Black tea is a type of tea that is more oxidized than oolong, green and white teas. All four types are made from leaves of the shrub (or small tree) Camellia sinensis. Black tea is generally stronger in flavor than the less oxidized teas. Two principal varieties of the species are used – the small-leaved Chinese variety plant (C. sinensis subsp. sinensis), used for most other types of teas, and the large-leaved Assamese plant (C. sinensis subsp. assamica), which was traditionally mainly used for black tea, although in recent years some green and white have been produced.
Herbal tea, or tisane, is any beverage made from the infusion or decoction of herbs, spices, or other plant material in hot water, and usually does not contain caffeine.
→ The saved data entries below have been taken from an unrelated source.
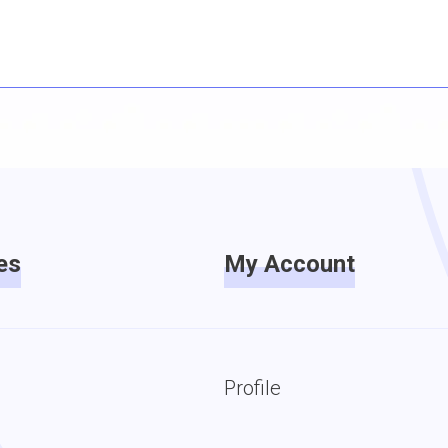
es
My Account
Profile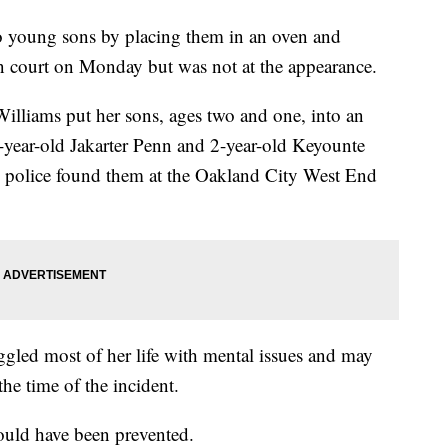
o young sons by placing them in an oven and
in court on Monday but was not at the appearance.
Williams put her sons, ages two and one, into an
1-year-old Jakarter Penn and 2-year-old Keyounte
 police found them at the Oakland City West End
ggled most of her life with mental issues and may
he time of the incident.
could have been prevented.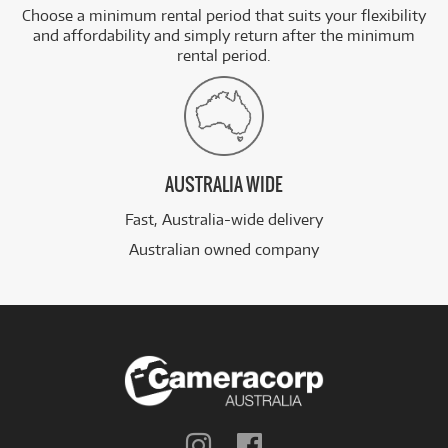
Choose a minimum rental period that suits your flexibility
and affordability and simply return after the minimum
rental period.
AUSTRALIA WIDE
Fast, Australia-wide delivery
Australian owned company
Follow
Follow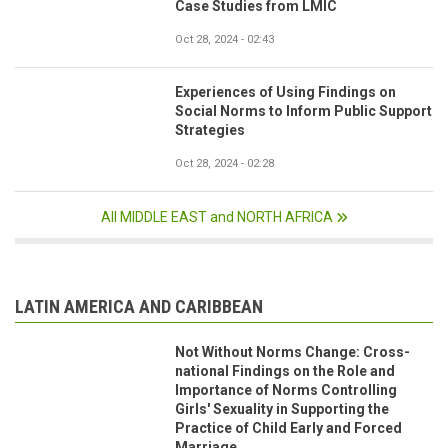
Case Studies from LMIC
Oct 28, 2024 - 02:43
Experiences of Using Findings on
Social Norms to Inform Public Support
Strategies
Oct 28, 2024 - 02:28
All MIDDLE EAST and NORTH AFRICA
LATIN AMERICA AND CARIBBEAN
Not Without Norms Change: Cross-
national Findings on the Role and
Importance of Norms Controlling
Girls' Sexuality in Supporting the
Practice of Child Early and Forced
Marriage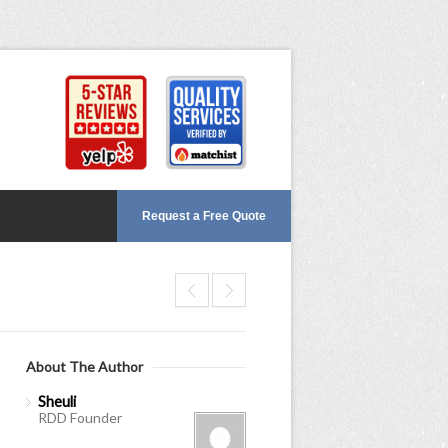
Request a Free Quote
About The Author
Sheuli
RDD Founder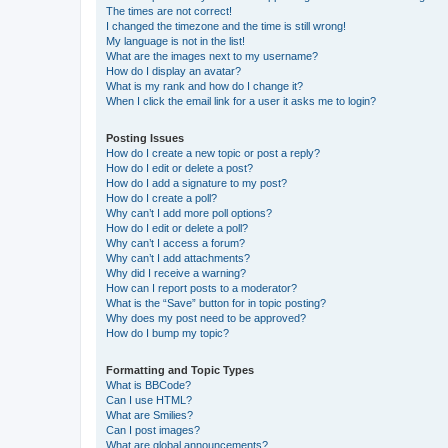
The times are not correct!
I changed the timezone and the time is still wrong!
My language is not in the list!
What are the images next to my username?
How do I display an avatar?
What is my rank and how do I change it?
When I click the email link for a user it asks me to login?
Posting Issues
How do I create a new topic or post a reply?
How do I edit or delete a post?
How do I add a signature to my post?
How do I create a poll?
Why can’t I add more poll options?
How do I edit or delete a poll?
Why can’t I access a forum?
Why can’t I add attachments?
Why did I receive a warning?
How can I report posts to a moderator?
What is the “Save” button for in topic posting?
Why does my post need to be approved?
How do I bump my topic?
Formatting and Topic Types
What is BBCode?
Can I use HTML?
What are Smilies?
Can I post images?
What are global announcements?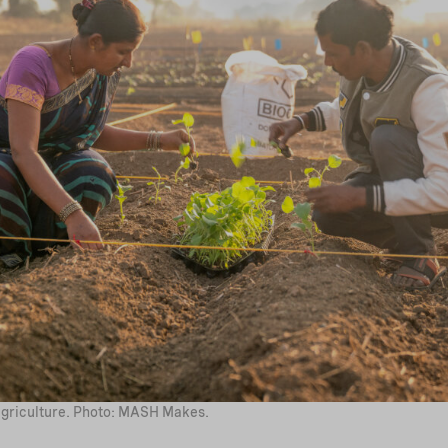
griculture. Photo: MASH Makes.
These drinks are distinguished from true teas (black, green, white, yellow, oolong, etc., which are prepared from the cured leaves of the tea plant, Camellia sinensis), as well as from decaffeinated tea, in which the caffeine has been removed. In many countries, the word 'tea' can only be used for leaves of the Camellia sinensis and therefore the phrase 'herbal tea' cannot be used. These beverages are therefore labelled infusion or tisane.
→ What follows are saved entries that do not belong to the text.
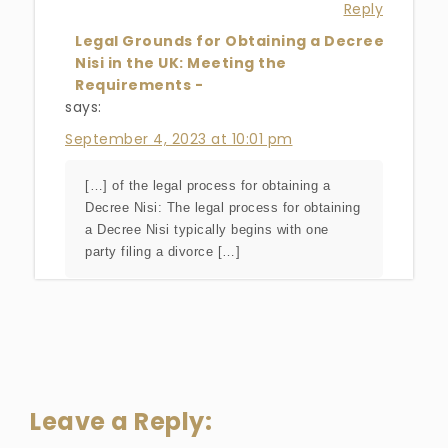
Reply
Legal Grounds for Obtaining a Decree
Nisi in the UK: Meeting the
Requirements -
says:
September 4, 2023 at 10:01 pm
[…] of the legal process for obtaining a
Decree Nisi: The legal process for obtaining
a Decree Nisi typically begins with one
party filing a divorce […]
Leave a Reply: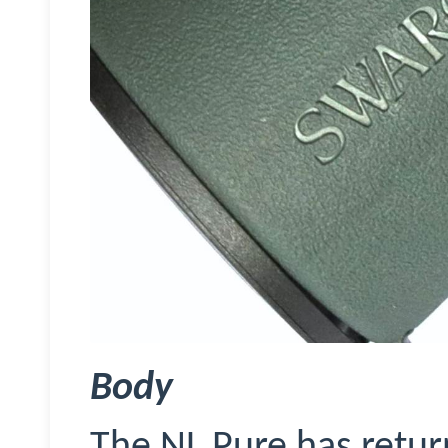
Body
The NL Pure has retur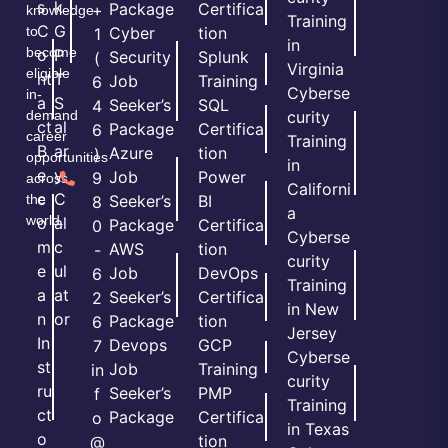
s
k
Package
Certifica
+
knowledge
Training
C
G
to
Cyber
tion
1
in
become
o
P
Security
Splunk
(
Virginia
eligible
nt
T
Job
Training
6
Cyberse
in-
a
S
Seeker’s
SQL
4
demand
curity
ct
al
Package
Certifica
6
career
Training
B
ar
Azure
tion
)
opportunities
in
e
y
Job
Power
9
across
Californi
c
C
the
Seeker’s
BI
8
a
world.
o
al
Package
Certifica
0
Cyberse
m
c
AWS
tion
-
curity
e
ul
Job
DevOps
6
Training
a
at
Seeker’s
Certifica
2
in New
n
or
Package
tion
6
Jersey
In
Devops
GCP
7
Cyberse
st
Job
Training
in
curity
ru
Seeker’s
PMP
f
Training
ct
Package
Certifica
o
in Texas
o
tion
@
Rooibos meaning "red bush"; (scientific name Aspalathus linearis) is a broom-like member of the legume family of plants growing in South Africa's fynbos.
The generic name comes from the plant Calicotome villosa, aspalathos in Greek. This plant has very similar growth and flowers to the rooibos plant. The specific name linearis comes from the plant's linear growing structure and needle-like leaves.
The leaves are used to make a herbal tea called rooibos or bush tea (especially in Southern Africa) or sometimes redbush tea (especially in Great Britain). The product has been popular in Southern Africa for generations and is now consumed in many countries. It is sometimes spelled rooibosch in accordance with the old Dutch etymology.